La peur est partout et partout provoque des catastrophes.
Elle s'autoalimente. Qui a peur aujourd'hui aura peur davantage demain.
La première chose à faire, le seul but à atteindre : tuer la peur qui est en nous."
Chaque personnage, dont le prénom commence par une lettre de l'alphabet (A comme Agnès, B comme Béatrice, C comme Catherine, D comme Denise etc. et ce jusqu'à J comme Jacques, le dixième personnage) représente une variante de la difficulté à passer ce cap. Il y a ceux ou celles qui temporisent avec un job alimentaire et un partenaire qui ne veut pas s'engager. Ceux ou celles qui vivotent dans une adolescence prolongée. Ceux ou celles qui multiplient des expériences. Ceux ou celles qui dépriment etc. Ces trajectoires sont liées les unes aux autres puisque les différents personnages ne cessent de se croiser, qu'ils soient camarades de promotion (comme dans la réalité), collègues de petits boulots, sondés et sondeurs, colocataires, amis, amants de passage ou en couple avant de tous se retrouver à une soirée rythmée par la chanson de Michel Legrand, "rêves secrets d'un prince et d'une princesse" extraite de "Peau d'âne" d'un des maîtres des jeux de l'amour et du hasard, Jacques Demy.
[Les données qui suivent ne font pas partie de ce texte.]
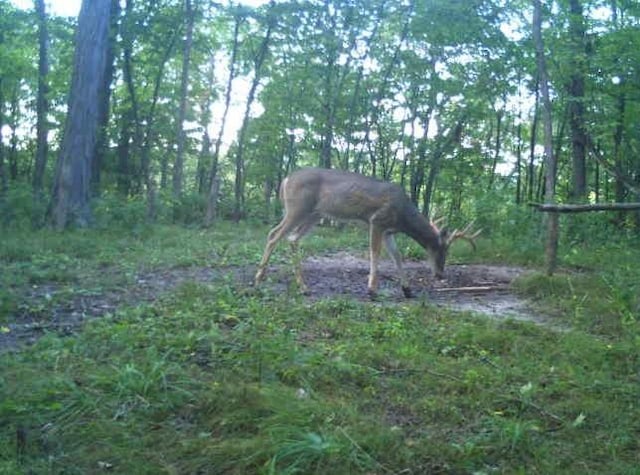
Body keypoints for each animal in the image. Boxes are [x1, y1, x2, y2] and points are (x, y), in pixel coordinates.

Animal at [252, 168, 478, 298]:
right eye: (441, 250)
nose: (440, 274)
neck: (403, 216)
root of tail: (285, 180)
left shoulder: (389, 231)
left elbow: (397, 257)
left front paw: (407, 289)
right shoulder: (376, 221)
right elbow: (374, 253)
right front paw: (372, 290)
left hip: (314, 214)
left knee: (291, 238)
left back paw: (303, 287)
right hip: (298, 208)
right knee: (273, 234)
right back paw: (258, 278)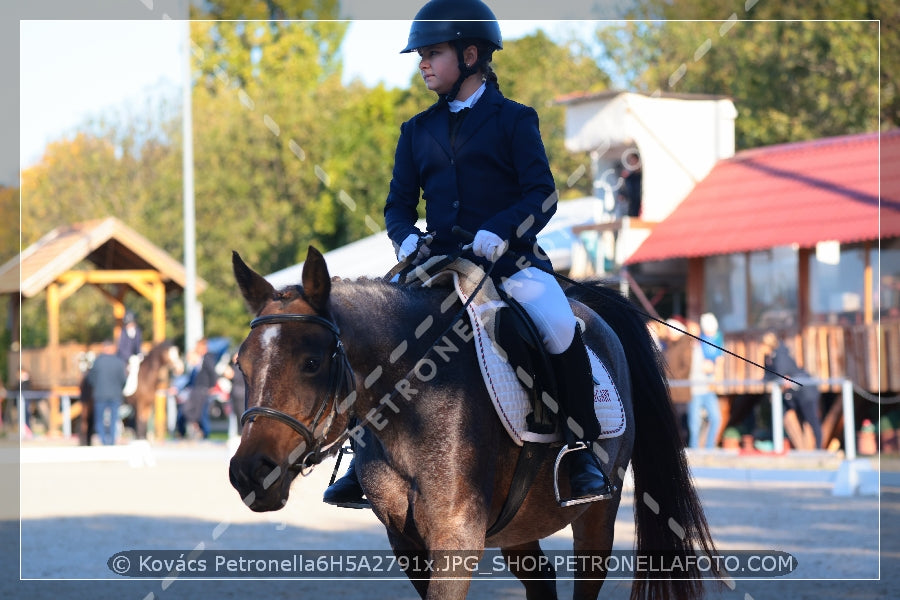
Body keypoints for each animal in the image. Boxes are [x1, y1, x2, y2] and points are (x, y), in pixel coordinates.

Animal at [230, 247, 716, 600]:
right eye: (241, 365)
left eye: (311, 363)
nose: (250, 473)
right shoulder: (406, 542)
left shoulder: (456, 534)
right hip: (519, 523)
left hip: (597, 514)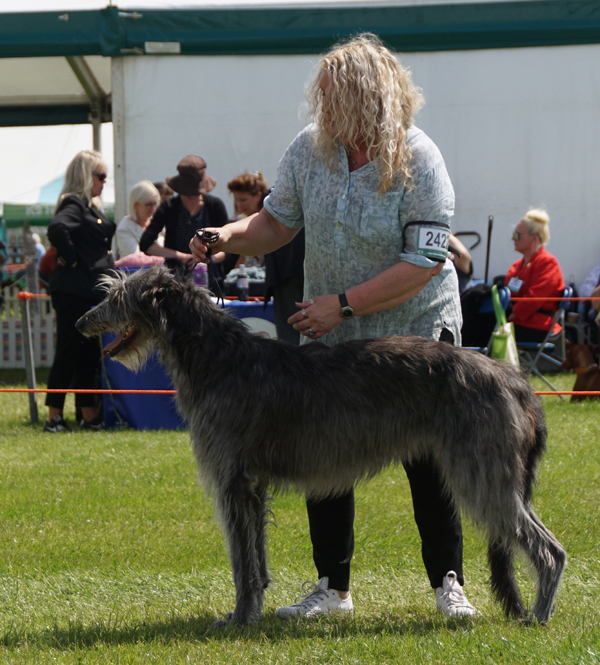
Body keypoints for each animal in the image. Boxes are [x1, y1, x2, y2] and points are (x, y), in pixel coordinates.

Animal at [76, 268, 568, 624]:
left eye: (117, 296)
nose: (81, 322)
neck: (215, 357)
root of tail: (516, 380)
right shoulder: (253, 486)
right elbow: (255, 559)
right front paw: (254, 609)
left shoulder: (233, 481)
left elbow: (240, 563)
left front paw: (238, 619)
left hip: (483, 471)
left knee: (550, 549)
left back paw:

La chanson française en tant que marqueur de l'époque occupe d'ailleurs une place très importante dans un film qui compte tenu de son thème est avant tout choral, qu'elle soit enregistrée ou chantée par les personnages (on entend notamment Cabrel, Souchon, Nougaro, les Rita Mitsouko, MC Solaar, Alain Bashung, Khaled etc.)